[Recorded data]
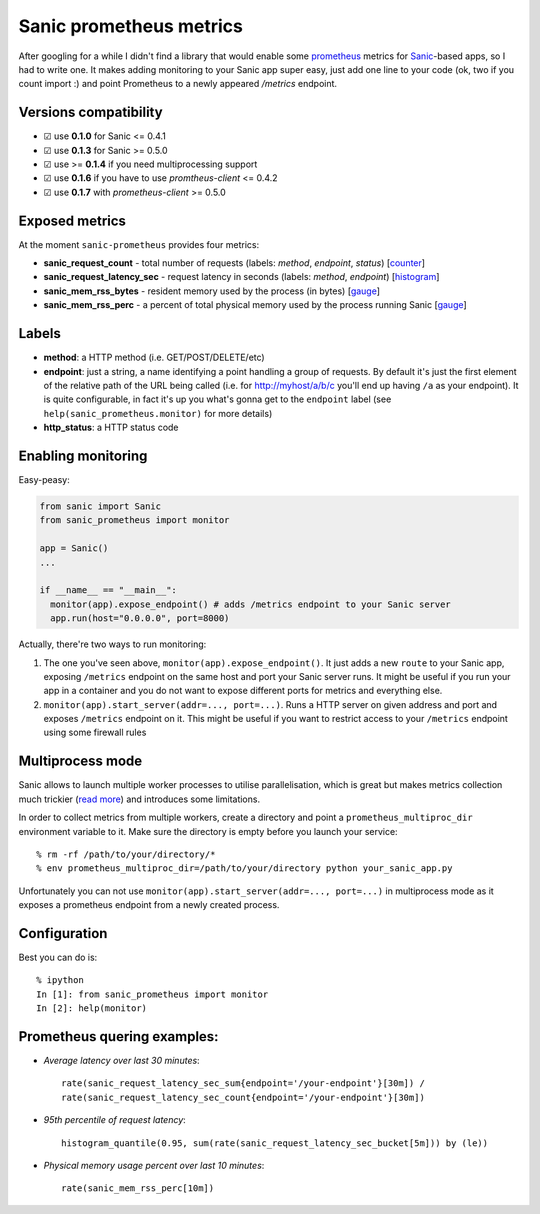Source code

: Sanic prometheus metrics
=========================
|Build Status| |PyPI| |PyPI version|

After googling for a while I didn't find a library that would enable some `prometheus <https://prometheus.io/>`_ metrics for `Sanic <https://github.com/channelcat/sanic>`_-based apps, so I had to write one. It makes adding monitoring to your Sanic app super easy, just add one line to your code (ok, two if you count import :) and point Prometheus to a newly appeared `/metrics` endpoint.

Versions compatibility
----------------------

* ☑︎ use **0.1.0** for Sanic <= 0.4.1
* ☑︎ use **0.1.3** for Sanic >= 0.5.0
* ☑︎ use >= **0.1.4** if you need multiprocessing support
* ☑︎ use **0.1.6** if you have to use `promtheus-client` <= 0.4.2
* ☑︎ use **0.1.7** with `prometheus-client` >= 0.5.0

Exposed metrics
-----------------

At the moment ``sanic-prometheus`` provides four metrics:

* **sanic_request_count** - total number of requests (labels: *method*, *endpoint*, *status*) [`counter <https://prometheus.io/docs/concepts/metric_types/#counter>`_]
* **sanic_request_latency_sec** - request latency in seconds (labels: *method*, *endpoint*) [`histogram <https://prometheus.io/docs/concepts/metric_types/#histogram>`_]
* **sanic_mem_rss_bytes** - resident memory used by the process (in bytes) [`gauge <https://prometheus.io/docs/concepts/metric_types/#gauge>`_]
* **sanic_mem_rss_perc** - a percent of total physical memory used by the process running Sanic [`gauge <https://prometheus.io/docs/concepts/metric_types/#gauge>`_]
  
Labels
-----------------

* **method**: a HTTP method (i.e. GET/POST/DELETE/etc)
* **endpoint**: just a string, a name identifying a point handling a group of requests. By default it's just the first element of the relative path of the URL being called (i.e. for http://myhost/a/b/c you'll end up having ``/a`` as your endpoint). It is quite configurable, in fact it's up you what's gonna get to the ``endpoint`` label (see ``help(sanic_prometheus.monitor)`` for more details)
* **http_status**: a HTTP status code

Enabling monitoring
-----------------

Easy-peasy:

.. code:: python

  from sanic import Sanic
  from sanic_prometheus import monitor

  app = Sanic()
  ...

  if __name__ == "__main__":
    monitor(app).expose_endpoint() # adds /metrics endpoint to your Sanic server
    app.run(host="0.0.0.0", port=8000)


Actually, there're two ways to run monitoring:


1. The one you've seen above, ``monitor(app).expose_endpoint()``. 
   It just adds a new ``route`` to your Sanic app, exposing ``/metrics`` endpoint
   on the same host and port your Sanic server runs. It might be useful if you run your
   app in a container and you do not want to expose different ports for metrics and everything else.
2. ``monitor(app).start_server(addr=..., port=...)``.
   Runs a HTTP server on given address and port and exposes ``/metrics`` endpoint on it.
   This might be useful if you want to restrict access to your ``/metrics`` endpoint using some
   firewall rules


Multiprocess mode
-----------------

Sanic allows to launch multiple worker processes to utilise parallelisation, which is great but makes metrics collection much trickier (`read more <https://github.com/prometheus/client_python/blob/master/README.md#multiprocess-mode-gunicorn>`_) and introduces some limitations. 

In order to collect metrics from multiple workers, create a directory and point a ``prometheus_multiproc_dir`` environment variable to it. Make sure the directory is empty before you launch your service::


     % rm -rf /path/to/your/directory/*
     % env prometheus_multiproc_dir=/path/to/your/directory python your_sanic_app.py


Unfortunately you can not use ``monitor(app).start_server(addr=..., port=...)`` in multiprocess mode as it exposes a prometheus endpoint from a newly created process.

Configuration
-----------------

Best you can do is::

     % ipython
     In [1]: from sanic_prometheus import monitor
     In [2]: help(monitor)


Prometheus quering examples:
-----------------------------

* *Average latency over last 30 minutes*::

    rate(sanic_request_latency_sec_sum{endpoint='/your-endpoint'}[30m]) / 
    rate(sanic_request_latency_sec_count{endpoint='/your-endpoint'}[30m])

* *95th percentile of request latency*:: 

    histogram_quantile(0.95, sum(rate(sanic_request_latency_sec_bucket[5m])) by (le))

* *Physical memory usage percent over last 10 minutes*::

    rate(sanic_mem_rss_perc[10m])

.. |Build Status| image:: https://travis-ci.org/dkruchinin/sanic-prometheus.svg?branch=master
   :target: https://travis-ci.org/dkruchinin/sanic-prometheus
.. |PyPI| image:: https://img.shields.io/pypi/v/sanic-prometheus.svg
   :target: https://pypi.python.org/pypi/sanic-prometheus/
.. |PyPI version| image:: https://img.shields.io/pypi/pyversions/sanic-prometheus.svg
   :target: https://pypi.python.org/pypi/sanic-prometheus/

### EXERCISE DETAILS
Only the lines above from the one with "use **0.1.6** if" through the one with "At the moment" should be duplicated, character for character.

### ANSWER SPACE
* ☑︎ use **0.1.6** if you have to use `promtheus-client` <= 0.4.2
* ☑︎ use **0.1.7** with `prometheus-client` >= 0.5.0

Exposed metrics
-----------------

At the moment ``sanic-prometheus`` provides four metrics:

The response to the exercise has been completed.